The Concurrent Reads 2× win does not justify the change on its own:

2 in-flight reads vs 4 workers means zero parked dispatchers, so the

FIFO swap should be invisible there. The 8× case (where parking

genuinely happens) is within noise.

Decision

Rejected — implementation reverted, exp 106 absorbed the contention.

Why the rebase erased the targeted wins:

Exp 114 only does work when there are parked dispatchers in the

pool — _notifyAvailable is a no-op against an empty _waiters

queue, and the dispatch loop never reaches its park branch when a

slot is free.

The marquee benchmarks (Long-Text Unchanged Fanout, A11c Overlap,

Streaming Fan-out) used to fire 8 / 50 / 10 stream re-queries per

write, all of which contended for 4 worker slots, so 4–46 callers

were parked per write.

Exp 106 polish elides those stream re-queries on the writer

side, before they reach the pool: a write to column X skips every

stream whose projected columns don't intersect X. The streams that

used to pile up in _waiters are now never scheduled.
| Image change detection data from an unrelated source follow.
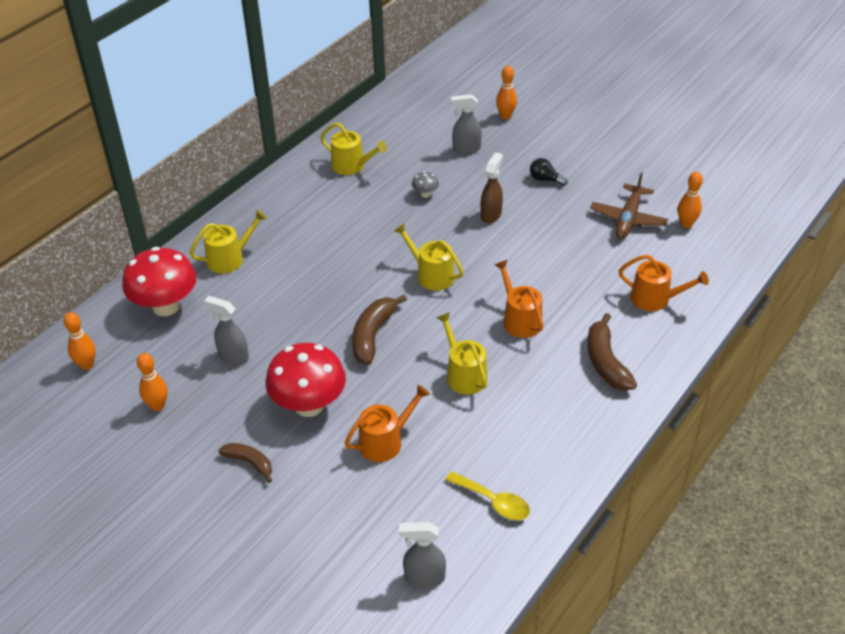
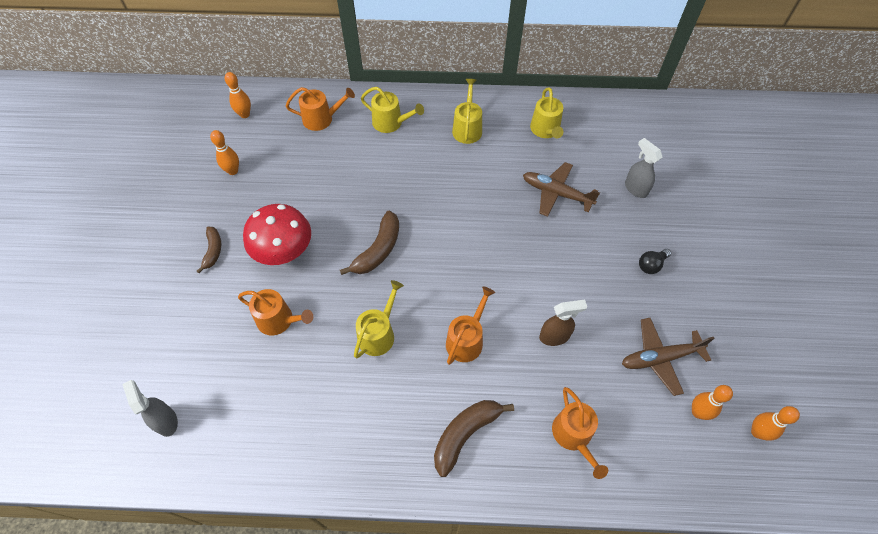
camera: 55 degrees right, 15 degrees up
red mushroom [122,247,197,316] -> orange watering can [286,87,355,131]
grey spray bottle [204,296,249,365] -> none
brown banana [352,295,407,365] -> brown banana turned 135 degrees clockwise [340,211,399,275]
yellow watering can [394,223,464,291] -> yellow watering can moved to [452,79,482,144]
grey mushroom [412,171,439,198] -> brown plane [523,162,600,217]
yellow spoon [445,471,530,520] -> none
brown spray bottle [481,152,503,224] -> brown spray bottle moved to [539,300,587,346]
orange bowling pin [496,66,517,119] -> orange bowling pin moved to [751,406,800,441]
black light bulb [530,158,568,186] -> black light bulb turned 120 degrees counterclockwise [639,249,671,274]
With ~0–1 in-flight stream reruns per write post-exp-106, the

parked-dispatcher path is rarely hit, so the FIFO swap has no

workload to express its win on.

Exp 114's structural improvement is real (fewer wakeups per worker-free

event is provably better), but it is invisible against current main.

Following the same pattern as exp 099 (8-byte FNV fold that didn't run

because the benchmark didn't carry long cells), the implementation is

reverted and the doc + benchmark artifacts ship as the durable record.

The change can be cherry-picked later if a workload reintroduces

sustained parked-dispatcher contention.

Future Notes

The change becomes interesting again if any of these emerge:

A read-only concurrency workload that genuinely fills _waiters

past the worker count for sustained periods (the existing Concurrent

Reads 8× shape only briefly parks; a longer-running variant could

expose it).

A streaming workload whose column projections all intersect the

modified columns (so exp 106's elision can't fire and reruns pile

back up in the pool).

A profile mode that directly counts parked-dispatcher-events per

worker-free, so the wake-amplification cost can be measured without

needing a workload that surfaces it as wall time.

If revisiting, the implementation pattern is straightforward:

Queue<Completer<void>> _waiters instead of

Completer<void>? _workerAvailable, with _notifyAvailable doing

removeFirst().complete() and close() draining the queue. See the

git history of this PR for the exact diff.